There are a lot of kids at this afternoon’s match, many of whom are wearing Lancing gear. These kids might not be here in a few years’ time. The lure of Premier League football ten miles away in Brighton will be strong, and Chelsea do a huge amount of youth-sifting in this part of the world. But they’re here for now, and they seem to be enjoying the occasion. Whatever the future may or may not hold, in the present it’s been a pleasant surprise all season to see so many youngsters at matches more or less every Saturday.
It’s certainly an upgrade on the groups of old men who were the only people at these games thirty or forty years ago. When I was teenager, I worried about what the future might hold for the non-league game because no-one seemed to be coming through to succeed the old codgers who’d been going for decades. I don’t worry about that so much these days; most likely because I’m rapidly becoming one of them myself.
Even at this level of the game, there are often nerves in the air at this late stage of the season when there’s something left to play for, and for 45 minutes Lancing are firing blanks. They create chance upon chance but fail to take any of them. By the time the break comes around, some in the crowd are nervously looking at the scores from elsewhere.
It’s a little complicated at the top of the table. The top two, Cray Valley PM and Ramsgate, are locked in a title race with Cray Valley ahead by three points with four games to play. But below this are three other play-off places with six teams playing for them. At half-time, Herne Bay are only drawing at Littlehampton, but Three Bridges and Chichester City are already winning, Three Bridges against third-placed Sittingbourne. Three points might not be enough to get them back into the top five.
Eleven minutes into the second half, the nerves finally start to ease off a little when Lukas Franzen-Jones gives the home side. The exhalation that comes from the crowd as the ball hits the net feels as much like a relief as anything else. Finally, finally the difference between the teams starts to show. East Grinstead start to wilt as the afternoon goes on and with four minutes to play Charlie Bennett, who’s playing his last game for the club before leaving for Australia, doubles their lead, while in the last minute Danny Howick adds a third after sailing through the East Grinstead defence with relative ease.
The scoring of the second Lancing goals sees one of the East Grinstead supporters lose his patience with the way the afternoon has been going. His ire turns to the home supporters. “WHERE WERE YOU BEFORE CHRISTMAS?”, he shouts accusingly. He might be interested to know that two of the last three home matches before Christmas that Lancing played were watched by crowds of over 300; more than are here today. “YOU’RE ONLY HERE BECAUSE YOUR TOP FIVE”, he adds, apparently oblivious to the fact that they’re sixth in the table. There’s some laughter at all of this, particularly when the third goal comes a few seconds after the end of his little rant.

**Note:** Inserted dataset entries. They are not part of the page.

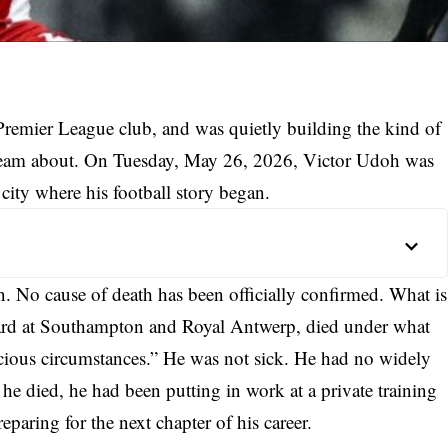
Premier League club, and was quietly building the kind of
am about. On Tuesday, May 26, 2026, Victor Udoh was
ity where his football story began.
 No cause of death has been officially confirmed. What is
ard at Southampton and Royal Antwerp, died under what
icious circumstances.” He was not sick. He had no widely
he died, he had been putting in work at a private training
eparing for the next chapter of his career.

So, polite rounds of applause all round, and off we all go. The weather has turned over the course of the afternoon, the spring sunshine gave way to a light shower early in the second half. Such is the nature of living on the south coast, where you’re guaranteed at least three types of weather in the space of any given 24 period.
East Grinstead will probably survive relegation. With three games of the season to play, they have a seven-point buffer over the bottom two, Beckenham Town and Erith & Belvedere. Lancing, meanwhile, are eight points behind Sittingbourne, six points behind Chichester and two behind Three Bridges, and are a point ahead of Herne Bay. With Ashford Town, Sittingbourne and Hythe Town to play in their final three matches of the season, there’s still all to play for in the Isthmian League Division One South-East. Meanwhile back on the beach, the swans take a short back to the nature reserve. At least they didn’t break any arms, this afternoon.